Transport
Son grand‑père a été l’un des pionniers de l’aviation, son père, pilote, et sa famille a construit plus de vingt mille appareils. Lui, l’antiquaire, met en pièces les zincs pour n’en garder que des morceaux.
De la rue, la boutique se remarque à peine entre les enseignes Nespresso et The Conran Shop. La vitrine exhibe un bric-à-brac d’objets méconnaissables. C’est seulement en poussant la porte qu’on décolle pour un improbable voyage. L’antiquaire Pierre Farman offre un dernier vol aux avions, loin des pistes et en pièces détachées : moteurs d’Airbus A320 et de Boeing 737, arbre de turbine, siège de pilote… Une fois ces pièces étranges retravaillées et polies, une beauté radicale en émane. Transformées, elles en deviennent des œuvres d’art. D’ailleurs, le regard s’arrête net sur l’une d’elles. Est-elle signée par le célèbre Brancusi ? « J’aimerais bien ! Disons que L’Envol de l’oiseau ressemble à une hélice d’avion avec beaucoup plus de zéros, avance fièrement Pierre Farman. L’aviation s’est toujours inspirée du vol des oiseaux. » Il en sait quelque chose. Son grand-oncle n’est autre qu’Henri Farman, l’homme qui réalisa le premier vol en circuit fermé, à Issy-les-Moulineaux, en 1908. Une page d’histoire s’ouvre soudain. On s’assoit dans un confortable fauteuil en cuir brun, celui d’un Falcon 900 – rien que ça. Faut-il s’attacher ? « Ah ! vous voulez une ceinture de sécurité ? » Et Farman d’en tendre une, munie d’une boucle en or. « Elle devait appartenir à un Emirien ou à un Russe », lance-t-il amusé.

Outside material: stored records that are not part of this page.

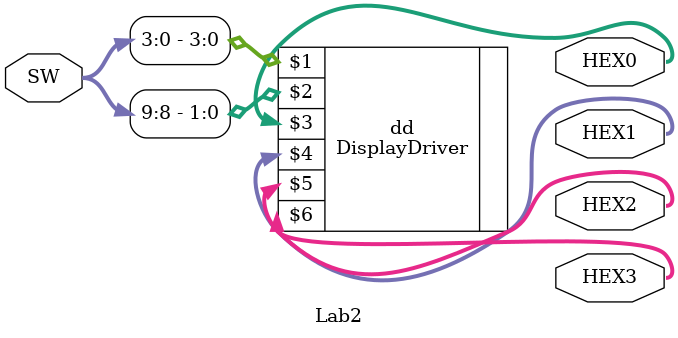
<source format=v>
module Lab2 (input [9:0] SW, output[6:0] HEX0, HEX1, HEX2, HEX3);

	DisplayDriver dd (SW[3:0], SW[9:8], HEX0[6:0], HEX1[6:0], HEX2[6:0], HEX3[6:0]);

endmodule 
</source>
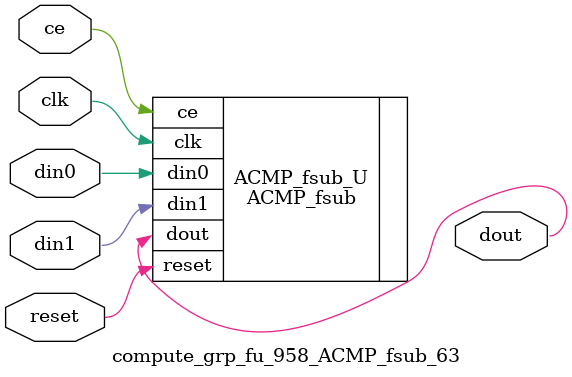
<source format=v>

`timescale 1 ns / 1 ps
module compute_grp_fu_958_ACMP_fsub_63(
    clk,
    reset,
    ce,
    din0,
    din1,
    dout);

parameter ID = 32'd1;
parameter NUM_STAGE = 32'd1;
parameter din0_WIDTH = 32'd1;
parameter din1_WIDTH = 32'd1;
parameter dout_WIDTH = 32'd1;
input clk;
input reset;
input ce;
input[din0_WIDTH - 1:0] din0;
input[din1_WIDTH - 1:0] din1;
output[dout_WIDTH - 1:0] dout;



ACMP_fsub #(
.ID( ID ),
.NUM_STAGE( 4 ),
.din0_WIDTH( din0_WIDTH ),
.din1_WIDTH( din1_WIDTH ),
.dout_WIDTH( dout_WIDTH ))
ACMP_fsub_U(
    .clk( clk ),
    .reset( reset ),
    .ce( ce ),
    .din0( din0 ),
    .din1( din1 ),
    .dout( dout ));

endmodule

</source>
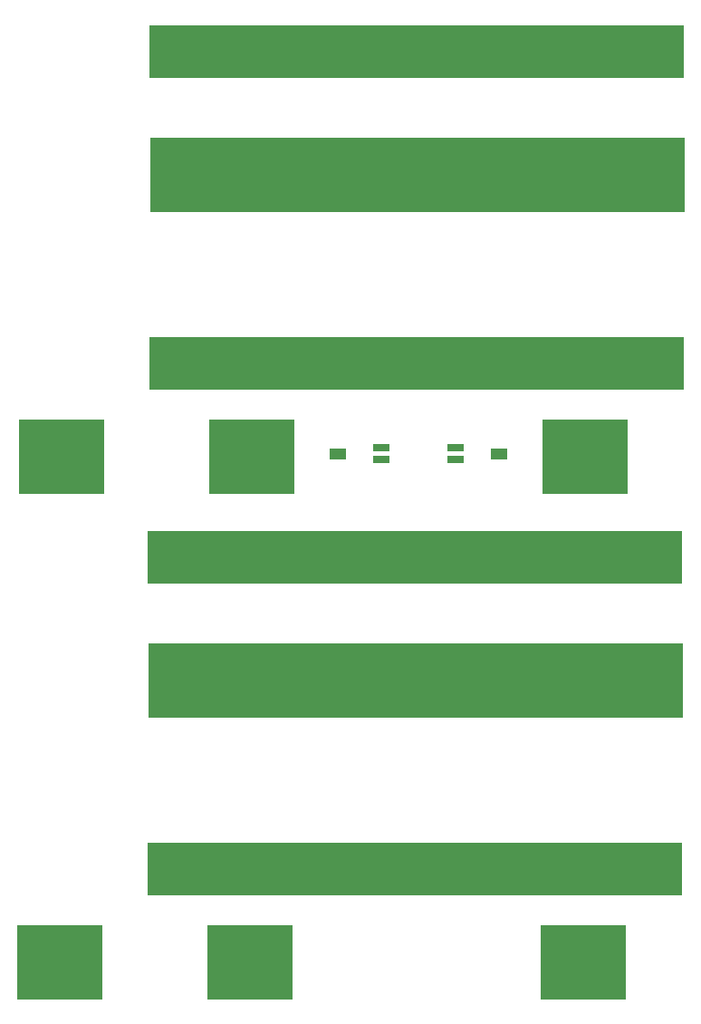
<source format=gtp>
G04*
G04 #@! TF.GenerationSoftware,Altium Limited,Altium Designer,18.1.7 (191)*
G04*
G04 Layer_Color=8421504*
%FSLAX25Y25*%
%MOIN*%
G70*
G01*
G75*
%ADD13R,0.31496X0.27559*%
%ADD14R,1.96850X0.27559*%
%ADD15R,1.96850X0.19685*%
%ADD16R,0.06299X0.03937*%
%ADD17R,0.06299X0.03150*%
D13*
X31772Y198350D02*
D03*
X101949D02*
D03*
X224685Y198352D02*
D03*
X224008Y12352D02*
D03*
X101272Y12350D02*
D03*
X31095D02*
D03*
D14*
X162770Y301882D02*
D03*
X162092Y115882D02*
D03*
D15*
X162667Y347382D02*
D03*
Y232582D02*
D03*
X161990Y46582D02*
D03*
Y161382D02*
D03*
D16*
X192724Y199350D02*
D03*
X133673D02*
D03*
D17*
X176976Y201516D02*
D03*
Y197185D02*
D03*
X149421D02*
D03*
Y201516D02*
D03*
M02*

</source>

Tous ces objets, Pierre Farman les rachète un par un, passant sa vie dans les hangars d’avions. Il aime le bruit de la tôle et son toucher. Le kérosène coule dans ses veines. Il a grandi avec. L’histoire familiale a laissé des traces. « Mon père était pilote de chasse et mon grand-oncle a inventé les volets d’avion posés sur les ailes. Au début, il les bougeait avec une corde coincée dans sa bouche ! » Sa grand-mère, elle, se jetait du toit de sa maison de trois étages avec des ombrelles, sur des meules de foin, pour tester un parachute. Ses deux jambes cassées (et consolidées) ne l’empêchèrent pas de tenter par trois fois un vol en ballon libre Paris – Moscou ! Habitués que nous sommes à prendre un avion comme le métro (ou presque), on a du mal à imaginer toutes ces expériences. « Les gens étaient portés par le désir de voler. Il y a des moments dans l’histoire où les choses sont mûres. Une découverte en appelle une autre. Gustave Eiffel, par exemple, a fait beaucoup pour l’aviation grâce aux souffleries inventées pour ses ponts. » La conquête de l’air fascinait le public. « Au premier meeting de l’aviation, en 1909, une gare éphémère fut construite pour accueillir les visiteurs près de Reims ; 300 000 personnes étaient présentes ! » Soit un peu moins qu’au Salon du Bourget 2015, qui a totalisé 351 000 visiteurs, dont 151 000 professionnels. En 1909, ces derniers se comptaient sur quelques doigts…
De l’art dans les airs
La famille Farman est également connue pour avoir piloté une usine d’où sortirent un millier de voitures et plus de 20 000 avions. Nombre d’entre eux atterrirent dans l’armée en 1914-1918. « Ils n’étaient pas très fiables, souligne Pierre Farman, mais la guerre a permis de réaliser de grandes avancées techniques, comme en chirurgie d’ailleurs. » En 1929, le Farman 190 opère un vol postal aller-retour Paris – Tokyo en… 250 heures de vol et 20 jours de voyage ! En 1933, plusieurs compagnies (dont celle des Lignes Farman, alors Société générale de transport aérien), se regroupent sous le nom de Société centrale pour l’exploitation de lignes aériennes, rebaptisée Air France la même année. La compagnie nationale était née. « Je suis un voyou, s’amuse Pierre Farman. Ma famille fabriquait des avions, et moi, je les désosse ! » Oui, et comment ! Il faut l’entendre parler de ses pièces, souligner le travail des chaudronniers, chanter la main de l’homme, crucial dans le posage des rivets sur les Rafale… Il y a là une part de rêve qu’il partagera bientôt dans son musée de l’aviation, en plein air, à Saint-Cyr-l’Ecole (Yvelines). Pourtant, l’aviation n’a pas toujours été son dada. Après les meubles anciens, il a finalement choisi la carrosserie volante en bout de piste. Un juste aller-retour (en avion) à la tradition familiale.